Neal’s motion intimated that the
Spirit article written with the information “amounted to trial by media which was made entirely possible by the district attorney’s unusual, unethical and unconstitutional release of discovery material… where he either knew or should have reasonably known it would end up in the media’s hands before trial.”

Neal later subpoenaed reporters from both the
Augusta Chronicle and the
Spirit in order to find out how the reporters knew about the information and to determine the amount of contact they had with Craig. He called the
Spirit story, titled “Scandal at the Dump,” “the most unbelievable article I’ve ever seen during a pending criminal case… it’s the most prejudicial piece of information I’ve ever seen.”
Ironically, Neal’s most recent divorce proceeding against Caroline Caldwell Neal was transferred to the object of all that scorn, now-Judge Danny Craig.
As president of the Summerville Neighborhood Association, Neal made a name for himself with his tough talk on crime.
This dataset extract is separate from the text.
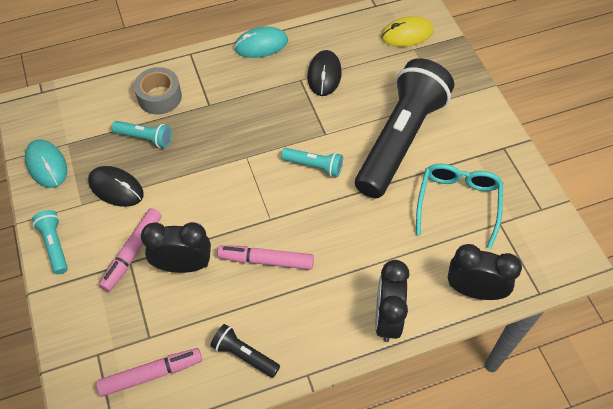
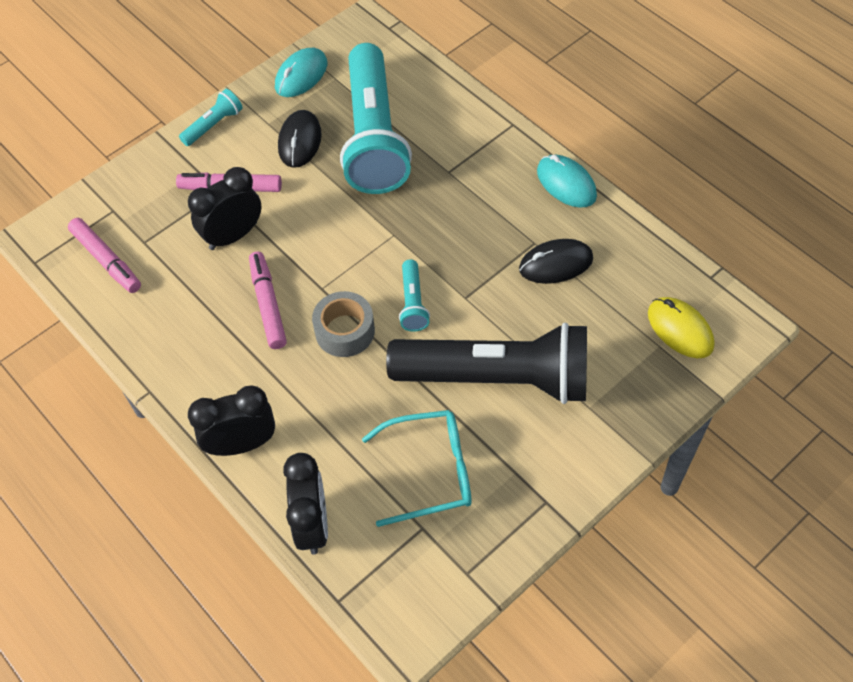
camera: 70 degrees right, 0 degrees up
(145, 138) = (374, 137): turquoise flashlight -> turquoise flashlight, size x2.45
(159, 97) = (435, 124): grey tape -> grey tape (345, 331)
(183, 265) = (233, 235): black clock -> black clock turned 105 degrees counterclockwise
(244, 355) = (152, 328): black flashlight -> none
He bragged about arming up after word had gotten out through the email early warning system he championed that Judge Carlisle Overstreet had shot and killed an intruder in his Summerville home.
He is also known for what has been characterized by some as an isolationist policy regarding the Hill.
Despite the fact that the Art Factory’s popular and colorful Art Wall at Wrightsboro Road and Highland is not located within the boundaries of his Summerville neighborhood, he wrote to the
Spirit complaining about not being consulted about the project. The fact that he identified himself as the president of Summerville amused quite a few people, especially given the fact that the home page of his law office website features an inspirational quote by Napoleon Bonaparte.
And then there’s the whole
way of the warrior thing
.
A self-described renaissance man who writes songs, poetry and paints pictures, Neal has been practicing yoga since 2004, and the warrior motif is featured prominently throughout his website, if not his life. The warrior tagline even doubles as the tag to his SL 550 Mercedes.
More notably, however, Neal’s combative resistance to a Summerville daycare center rankled some for the way it appeared to reinforce the perception many seem to have that Summerville is an enclave of selfish, bigoted people.
Especially memorable was the way he initially handled the situation at the Planning Commission.
A participant remembered how aggressive Neal handled the commissioners, several of whom were black.

“He went in and told them how much his world was nicer than their world, and while some things might be tolerated in their world, he wasn’t going to have it in his.”
Given what’s in front of him, maybe Neal has been given a fight only someone as combative as the warrior for justice could relish.